Monday, September 05, 2005

Jake Agonistes

Sat in with my teenage daughter last week to watch a bit of Sixteen Candles, the 1984 John Hughes "classic" teen pic starring Molly Ringwald and Anthony Michael Hall.

Notable for its time-capsule 80's fashions and soundtrack, the movie features a wide range of Hollywood career paths: long and notable (John Cusack, [arguably] Joan Cusack); short and notable (Molly, Anthony Michael, Gedde Watanabe, Justin Henry, Jamie Gertz); long and mostly not notable (Brian Doyle-Murray, Paul Dooley, Edward Andrews, Max Showalter); and short and not notable in the least (Darren Harris [Cliff, the "other" geek], Haviland Morris [Jake's hideous girlfriend]).

The paradigmatic resident of that last bin is, of course, Michael Schoeffling (i.e., Jake Ryan himself), and while I'm sure that Michael Schoeffling's real-life fate is interesting in itself, you have got to ask yourself this question.

"What the hell is the deal with Jake?"

Has there ever been a movie character with less personality, less interest in his surroundings, less ... consciousness ... than Jake Ryan?

● EXERCISE DESCRIPTION:
Copy out the Sixteen Candles piece above word for word, from start to finish.

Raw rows
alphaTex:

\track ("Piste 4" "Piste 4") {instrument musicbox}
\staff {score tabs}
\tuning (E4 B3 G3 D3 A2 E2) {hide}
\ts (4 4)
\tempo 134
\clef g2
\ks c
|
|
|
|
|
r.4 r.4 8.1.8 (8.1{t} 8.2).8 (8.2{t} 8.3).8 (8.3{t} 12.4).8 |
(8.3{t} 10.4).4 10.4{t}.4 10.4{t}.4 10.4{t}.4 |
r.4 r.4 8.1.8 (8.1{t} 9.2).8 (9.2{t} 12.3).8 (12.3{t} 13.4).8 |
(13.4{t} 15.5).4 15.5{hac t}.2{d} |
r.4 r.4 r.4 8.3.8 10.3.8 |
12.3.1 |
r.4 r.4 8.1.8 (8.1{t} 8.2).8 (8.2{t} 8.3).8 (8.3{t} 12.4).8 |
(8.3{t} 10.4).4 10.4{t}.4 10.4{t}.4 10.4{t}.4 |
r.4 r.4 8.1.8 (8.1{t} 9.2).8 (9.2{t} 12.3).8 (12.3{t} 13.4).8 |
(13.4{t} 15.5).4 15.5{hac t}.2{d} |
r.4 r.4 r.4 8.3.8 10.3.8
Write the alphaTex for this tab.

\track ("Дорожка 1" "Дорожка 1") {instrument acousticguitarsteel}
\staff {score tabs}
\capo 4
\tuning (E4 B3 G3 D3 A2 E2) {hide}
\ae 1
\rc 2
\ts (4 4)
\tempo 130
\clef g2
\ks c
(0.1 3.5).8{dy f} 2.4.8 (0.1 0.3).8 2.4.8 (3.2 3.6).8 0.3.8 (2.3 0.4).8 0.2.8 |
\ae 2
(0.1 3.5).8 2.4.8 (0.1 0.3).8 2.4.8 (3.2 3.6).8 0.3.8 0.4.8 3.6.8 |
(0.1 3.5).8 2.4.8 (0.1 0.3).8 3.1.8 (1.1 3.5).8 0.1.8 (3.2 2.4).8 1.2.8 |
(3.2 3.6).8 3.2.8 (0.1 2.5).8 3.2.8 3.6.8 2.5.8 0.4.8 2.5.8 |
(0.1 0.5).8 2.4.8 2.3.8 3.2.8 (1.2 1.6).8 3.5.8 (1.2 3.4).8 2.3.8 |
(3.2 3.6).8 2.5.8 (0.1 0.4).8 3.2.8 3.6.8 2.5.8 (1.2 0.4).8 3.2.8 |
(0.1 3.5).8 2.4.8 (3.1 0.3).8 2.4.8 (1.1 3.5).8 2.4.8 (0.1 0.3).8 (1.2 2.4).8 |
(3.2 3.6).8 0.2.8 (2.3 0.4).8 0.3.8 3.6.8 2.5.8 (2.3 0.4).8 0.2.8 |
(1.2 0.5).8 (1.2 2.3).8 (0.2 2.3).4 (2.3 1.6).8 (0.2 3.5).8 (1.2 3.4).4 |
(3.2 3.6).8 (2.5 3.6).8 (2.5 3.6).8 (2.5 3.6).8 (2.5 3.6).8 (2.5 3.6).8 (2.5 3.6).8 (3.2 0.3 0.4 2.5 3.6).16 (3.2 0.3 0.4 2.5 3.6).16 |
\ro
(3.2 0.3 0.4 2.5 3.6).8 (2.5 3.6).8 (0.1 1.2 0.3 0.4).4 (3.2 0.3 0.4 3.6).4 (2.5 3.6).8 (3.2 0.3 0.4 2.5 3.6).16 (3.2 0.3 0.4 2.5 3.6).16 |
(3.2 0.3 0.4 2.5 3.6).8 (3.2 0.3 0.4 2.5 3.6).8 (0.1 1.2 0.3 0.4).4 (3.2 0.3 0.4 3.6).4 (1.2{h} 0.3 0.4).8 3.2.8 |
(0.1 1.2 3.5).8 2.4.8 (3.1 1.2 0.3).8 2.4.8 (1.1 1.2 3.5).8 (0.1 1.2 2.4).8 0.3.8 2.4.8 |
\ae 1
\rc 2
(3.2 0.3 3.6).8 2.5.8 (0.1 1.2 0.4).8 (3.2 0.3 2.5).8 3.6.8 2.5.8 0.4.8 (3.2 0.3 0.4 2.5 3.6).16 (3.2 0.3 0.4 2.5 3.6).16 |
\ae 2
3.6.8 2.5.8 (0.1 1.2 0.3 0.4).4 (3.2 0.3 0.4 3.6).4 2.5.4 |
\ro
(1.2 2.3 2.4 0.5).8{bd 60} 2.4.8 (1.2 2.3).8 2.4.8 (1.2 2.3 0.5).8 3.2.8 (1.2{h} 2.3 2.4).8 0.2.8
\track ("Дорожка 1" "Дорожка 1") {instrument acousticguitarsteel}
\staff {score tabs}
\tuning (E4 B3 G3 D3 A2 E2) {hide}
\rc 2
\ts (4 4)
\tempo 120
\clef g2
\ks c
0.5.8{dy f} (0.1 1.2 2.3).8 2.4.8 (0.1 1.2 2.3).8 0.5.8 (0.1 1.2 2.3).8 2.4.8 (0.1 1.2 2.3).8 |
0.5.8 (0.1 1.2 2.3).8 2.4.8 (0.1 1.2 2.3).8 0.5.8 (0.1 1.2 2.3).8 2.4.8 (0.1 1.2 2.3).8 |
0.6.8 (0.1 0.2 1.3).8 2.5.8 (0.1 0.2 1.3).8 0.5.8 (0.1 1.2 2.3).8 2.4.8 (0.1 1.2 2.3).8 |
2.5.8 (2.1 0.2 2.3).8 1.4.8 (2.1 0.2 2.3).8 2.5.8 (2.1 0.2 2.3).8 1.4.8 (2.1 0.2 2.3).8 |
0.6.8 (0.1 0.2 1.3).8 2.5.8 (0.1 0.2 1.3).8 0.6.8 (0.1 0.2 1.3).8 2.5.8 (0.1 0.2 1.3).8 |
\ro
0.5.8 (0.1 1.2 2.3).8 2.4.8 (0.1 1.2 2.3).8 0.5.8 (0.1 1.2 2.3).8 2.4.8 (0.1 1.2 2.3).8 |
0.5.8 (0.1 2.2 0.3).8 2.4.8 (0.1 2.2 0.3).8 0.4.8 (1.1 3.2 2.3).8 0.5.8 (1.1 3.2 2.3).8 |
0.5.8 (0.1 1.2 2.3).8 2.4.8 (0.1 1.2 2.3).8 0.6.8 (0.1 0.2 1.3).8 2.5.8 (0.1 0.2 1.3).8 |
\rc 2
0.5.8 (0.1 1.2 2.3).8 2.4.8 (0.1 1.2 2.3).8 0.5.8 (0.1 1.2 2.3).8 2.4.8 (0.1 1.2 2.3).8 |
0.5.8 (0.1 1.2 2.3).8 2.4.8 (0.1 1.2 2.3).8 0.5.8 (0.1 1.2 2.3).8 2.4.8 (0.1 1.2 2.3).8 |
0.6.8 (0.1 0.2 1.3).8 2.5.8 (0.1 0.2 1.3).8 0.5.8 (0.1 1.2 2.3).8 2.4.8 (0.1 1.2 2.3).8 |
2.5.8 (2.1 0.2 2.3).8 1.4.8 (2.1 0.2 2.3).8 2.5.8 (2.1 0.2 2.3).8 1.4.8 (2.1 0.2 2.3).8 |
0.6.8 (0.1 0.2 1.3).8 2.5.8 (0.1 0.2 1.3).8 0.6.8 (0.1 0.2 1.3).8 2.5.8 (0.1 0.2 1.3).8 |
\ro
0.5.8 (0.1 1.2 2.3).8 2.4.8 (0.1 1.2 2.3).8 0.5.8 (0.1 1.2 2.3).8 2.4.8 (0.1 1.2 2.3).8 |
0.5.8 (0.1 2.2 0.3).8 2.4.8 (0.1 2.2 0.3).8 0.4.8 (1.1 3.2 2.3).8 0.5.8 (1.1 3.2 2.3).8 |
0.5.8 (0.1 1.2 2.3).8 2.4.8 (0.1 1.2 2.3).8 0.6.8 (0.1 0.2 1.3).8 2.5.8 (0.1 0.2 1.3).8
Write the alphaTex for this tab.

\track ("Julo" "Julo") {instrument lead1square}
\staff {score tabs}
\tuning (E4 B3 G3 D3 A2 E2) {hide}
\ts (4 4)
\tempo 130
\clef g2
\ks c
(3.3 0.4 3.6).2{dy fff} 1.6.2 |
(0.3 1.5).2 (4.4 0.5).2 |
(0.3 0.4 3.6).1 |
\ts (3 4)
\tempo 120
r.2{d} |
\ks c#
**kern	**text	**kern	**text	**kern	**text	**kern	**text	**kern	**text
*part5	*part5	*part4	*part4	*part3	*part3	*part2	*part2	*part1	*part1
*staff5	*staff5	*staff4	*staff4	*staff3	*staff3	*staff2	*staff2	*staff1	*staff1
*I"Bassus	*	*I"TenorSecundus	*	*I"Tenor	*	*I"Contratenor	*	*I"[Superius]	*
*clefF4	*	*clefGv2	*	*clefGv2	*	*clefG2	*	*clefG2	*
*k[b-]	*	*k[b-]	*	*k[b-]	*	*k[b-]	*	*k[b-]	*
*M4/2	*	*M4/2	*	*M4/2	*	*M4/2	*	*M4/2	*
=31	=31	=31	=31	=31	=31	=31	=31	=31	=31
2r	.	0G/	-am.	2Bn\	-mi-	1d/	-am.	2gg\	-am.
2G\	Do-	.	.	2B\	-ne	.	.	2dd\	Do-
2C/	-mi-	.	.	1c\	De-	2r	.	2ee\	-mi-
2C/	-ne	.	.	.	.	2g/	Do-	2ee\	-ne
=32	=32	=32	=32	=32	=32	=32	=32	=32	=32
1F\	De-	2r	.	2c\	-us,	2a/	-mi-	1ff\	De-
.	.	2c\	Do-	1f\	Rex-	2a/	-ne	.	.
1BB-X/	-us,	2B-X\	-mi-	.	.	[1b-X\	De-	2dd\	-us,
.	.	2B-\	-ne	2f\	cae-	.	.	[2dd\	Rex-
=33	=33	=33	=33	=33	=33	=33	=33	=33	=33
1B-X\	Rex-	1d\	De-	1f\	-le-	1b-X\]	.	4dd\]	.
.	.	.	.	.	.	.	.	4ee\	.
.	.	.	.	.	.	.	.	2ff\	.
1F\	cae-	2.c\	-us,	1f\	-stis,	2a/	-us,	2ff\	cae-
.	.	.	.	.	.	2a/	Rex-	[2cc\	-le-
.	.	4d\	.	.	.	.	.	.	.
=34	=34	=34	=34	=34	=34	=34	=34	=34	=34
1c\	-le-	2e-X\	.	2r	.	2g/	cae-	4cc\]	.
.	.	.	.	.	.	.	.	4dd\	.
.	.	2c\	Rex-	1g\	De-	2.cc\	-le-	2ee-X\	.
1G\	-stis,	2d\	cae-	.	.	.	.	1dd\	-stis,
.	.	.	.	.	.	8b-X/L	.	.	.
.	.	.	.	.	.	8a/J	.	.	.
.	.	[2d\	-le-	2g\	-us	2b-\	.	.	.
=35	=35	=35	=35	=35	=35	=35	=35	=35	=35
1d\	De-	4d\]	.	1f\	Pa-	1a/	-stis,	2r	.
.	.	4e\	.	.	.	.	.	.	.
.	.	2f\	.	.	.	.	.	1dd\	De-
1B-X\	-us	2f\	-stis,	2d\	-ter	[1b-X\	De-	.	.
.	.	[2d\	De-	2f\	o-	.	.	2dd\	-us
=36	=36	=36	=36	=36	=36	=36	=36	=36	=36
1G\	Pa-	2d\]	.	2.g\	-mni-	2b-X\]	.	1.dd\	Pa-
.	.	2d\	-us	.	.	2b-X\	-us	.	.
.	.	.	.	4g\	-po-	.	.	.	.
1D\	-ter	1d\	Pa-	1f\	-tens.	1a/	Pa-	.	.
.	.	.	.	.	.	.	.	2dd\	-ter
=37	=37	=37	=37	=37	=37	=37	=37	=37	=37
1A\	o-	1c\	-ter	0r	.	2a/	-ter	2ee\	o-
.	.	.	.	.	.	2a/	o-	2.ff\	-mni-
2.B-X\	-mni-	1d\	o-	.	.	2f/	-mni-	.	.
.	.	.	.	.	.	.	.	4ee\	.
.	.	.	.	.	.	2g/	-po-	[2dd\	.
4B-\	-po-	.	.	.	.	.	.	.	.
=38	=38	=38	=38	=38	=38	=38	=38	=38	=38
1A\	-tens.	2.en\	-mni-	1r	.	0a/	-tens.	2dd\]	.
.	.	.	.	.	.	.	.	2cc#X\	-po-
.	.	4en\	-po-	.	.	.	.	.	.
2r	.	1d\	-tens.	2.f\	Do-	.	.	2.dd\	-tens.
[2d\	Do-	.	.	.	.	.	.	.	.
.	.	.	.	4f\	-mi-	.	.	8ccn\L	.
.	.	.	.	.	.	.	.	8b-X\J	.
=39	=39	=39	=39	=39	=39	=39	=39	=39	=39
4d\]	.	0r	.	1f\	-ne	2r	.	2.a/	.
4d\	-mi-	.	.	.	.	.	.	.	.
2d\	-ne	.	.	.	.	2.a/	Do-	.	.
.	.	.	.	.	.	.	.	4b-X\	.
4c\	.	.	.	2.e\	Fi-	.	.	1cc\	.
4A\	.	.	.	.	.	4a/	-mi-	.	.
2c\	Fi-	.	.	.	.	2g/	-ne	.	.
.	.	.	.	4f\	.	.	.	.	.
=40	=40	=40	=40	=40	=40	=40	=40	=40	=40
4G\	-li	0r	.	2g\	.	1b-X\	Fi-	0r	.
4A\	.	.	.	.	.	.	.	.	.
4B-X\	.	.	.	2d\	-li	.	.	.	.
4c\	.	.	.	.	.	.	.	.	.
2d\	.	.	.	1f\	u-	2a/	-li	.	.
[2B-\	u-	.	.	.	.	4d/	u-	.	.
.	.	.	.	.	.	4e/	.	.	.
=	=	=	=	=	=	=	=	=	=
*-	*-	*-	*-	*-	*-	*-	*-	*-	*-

● COMPLETED EXERCISE:
Monday, September 05, 2005

Jake Agonistes

Sat in with my teenage daughter last week to watch a bit of Sixteen Candles, the 1984 John Hughes "classic" teen pic starring Molly Ringwald and Anthony Michael Hall.

Notable for its time-capsule 80's fashions and soundtrack, the movie features a wide range of Hollywood career paths: long and notable (John Cusack, [arguably] Joan Cusack); short and notable (Molly, Anthony Michael, Gedde Watanabe, Justin Henry, Jamie Gertz); long and mostly not notable (Brian Doyle-Murray, Paul Dooley, Edward Andrews, Max Showalter); and short and not notable in the least (Darren Harris [Cliff, the "other" geek], Haviland Morris [Jake's hideous girlfriend]).

The paradigmatic resident of that last bin is, of course, Michael Schoeffling (i.e., Jake Ryan himself), and while I'm sure that Michael Schoeffling's real-life fate is interesting in itself, you have got to ask yourself this question.

"What the hell is the deal with Jake?"

Has there ever been a movie character with less personality, less interest in his surroundings, less ... consciousness ... than Jake Ryan?